Je n'ai plus de doute, c'est l'arrestation du dictateur. Je place mon appareil photo au-dessus de l'écran du téléphone. Visiblement agacé, l'homme me repasse la vidéo, toutes les personnes agglutinées sur moi m'écrasent le dos, j'étouffe. Les images défilent, Kadhafi apparaît, je fais quatre photos de l'écran en rafale, le groupe se disloque et le propriétaire des images s'en va en courant, refusant de les montrer à nouveau.
Je me redresse et vérifie la qualité des images sur l'écran de mon boîtier.
J'ai réussi à prendre Kadhafi en gros plan, gravement blessé avec le visage et les vêtements en sang.
Tout est allé si vite.
Mais où donc est Kadhafi ?
Je cherche un hôpital et en trouve un à la sortie de Syrte sur la route de Misrata.

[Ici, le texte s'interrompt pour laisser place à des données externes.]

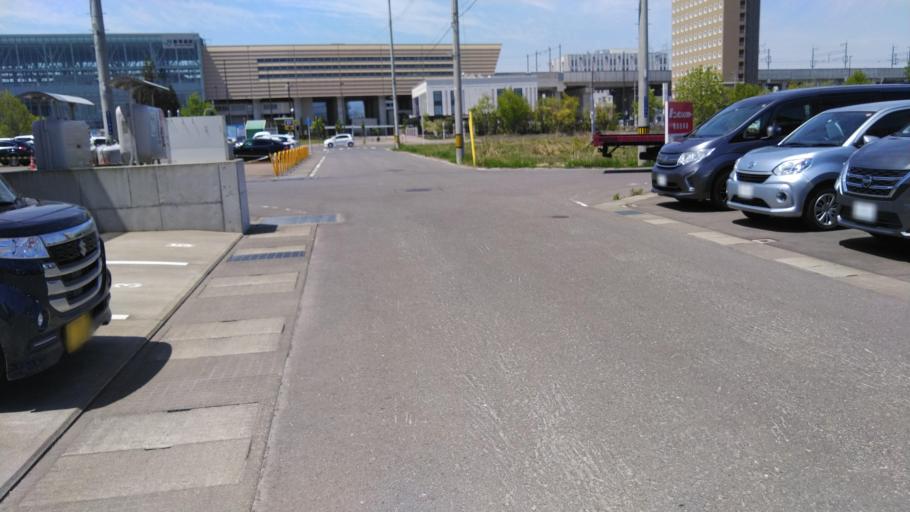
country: JP
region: Aomori
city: Aomori Shi
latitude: 40.8287
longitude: 140.6962
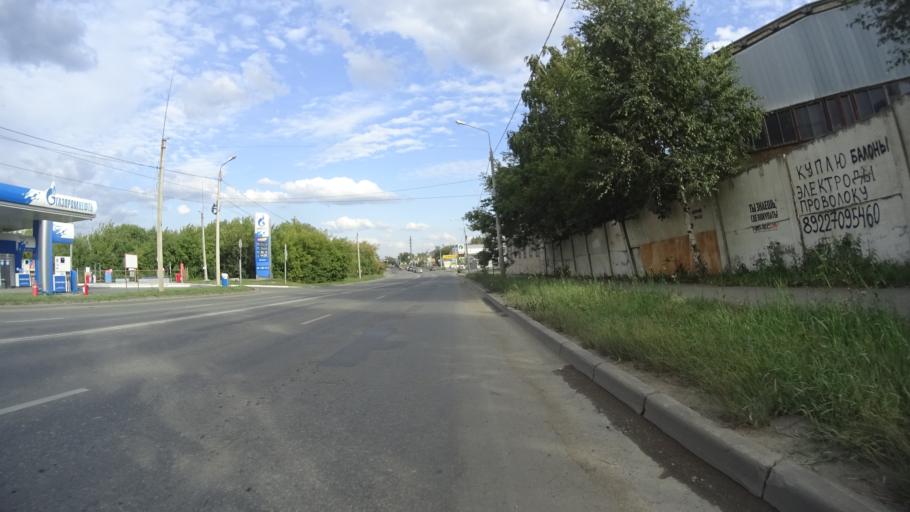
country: RU
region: Chelyabinsk
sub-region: Gorod Chelyabinsk
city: Chelyabinsk
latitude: 55.1978
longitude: 61.3678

Plusieurs dizaines de combattants sont rassemblés et portent en triomphe un jeune homme qui brandit un pistolet doré. Un groupe de journalistes se trouvant là, les rebelles en profitent pour faire le spectacle avec cette arme, qui appartient à Kadhafi.
Une équipe de journalistes anglais me confirme l'arrestation de Kadhafi et son transfert vers Misrata, grièvement blessé.
Trop tard pour le suivre. Il faut que je transmette les photos et mon matériel se trouve dans la voiture de mon chauffeur à une dizaine de kilomètres. Le temps presse.
J'arrête un véhicule qui circule sur la route. Je monte à bord. Encore une fois c'est une ambulance. En arrivant dans les faubourgs de la ville, la chance me sourit, je croise mon chauffeur qui est venu à ma rencontre.
Nous nous arrêtons sur le bord de la route, je déballe mon matériel et commence mon travail d'édition. Sur les quatre photos prise de la vidéo, deux sont exploitables. Je les transmets tout de suite. N'ayant aucun moyen direct de parler avec le desk photo basé à Nicosie, j'envoie un courrier électronique pour leur expliquer les circonstances de prise de vue de ces photos.
Je l'apprendrai plus tard, ce seront les premiers documents qui informeront le monde de la fin de Kadhafi.
Une fois l'émission terminée, nous quittons Syrte pour retourner à Misrata.
A quelques kilomètres de notre but, mon téléphone cellulaire retrouve un réseau. Ma boîte vocale est pleine et les appels commencent à affluer.
Chacun veut ma réaction pour ce scoop, les premières images de l'arrestation de Mouammar Kadhafi.
Arrivé à l'hôtel je connecte mon ordinateur, j'ai 250 messages sur ma boîte mail, je réalise, en les lisant, l'impact de mes photos sur cette journée historique.
Philippe Desmazes est responsable photo de la région Centre-Est de la France, basé à Lyon. Il a été responsable photo de la péninsule ibérique de 2005 à 2009 et envoyé spécial sur plusieurs conflits et catastrophes naturelles, dont la Palestine, la Côte d’Ivoire et le tsunami à Sumatra. Son témoignage a déjà été diffusé par l'AFP à ses clients de la presse quotidienne régionale française dans le cadre des "Cahiers d'été" 2012.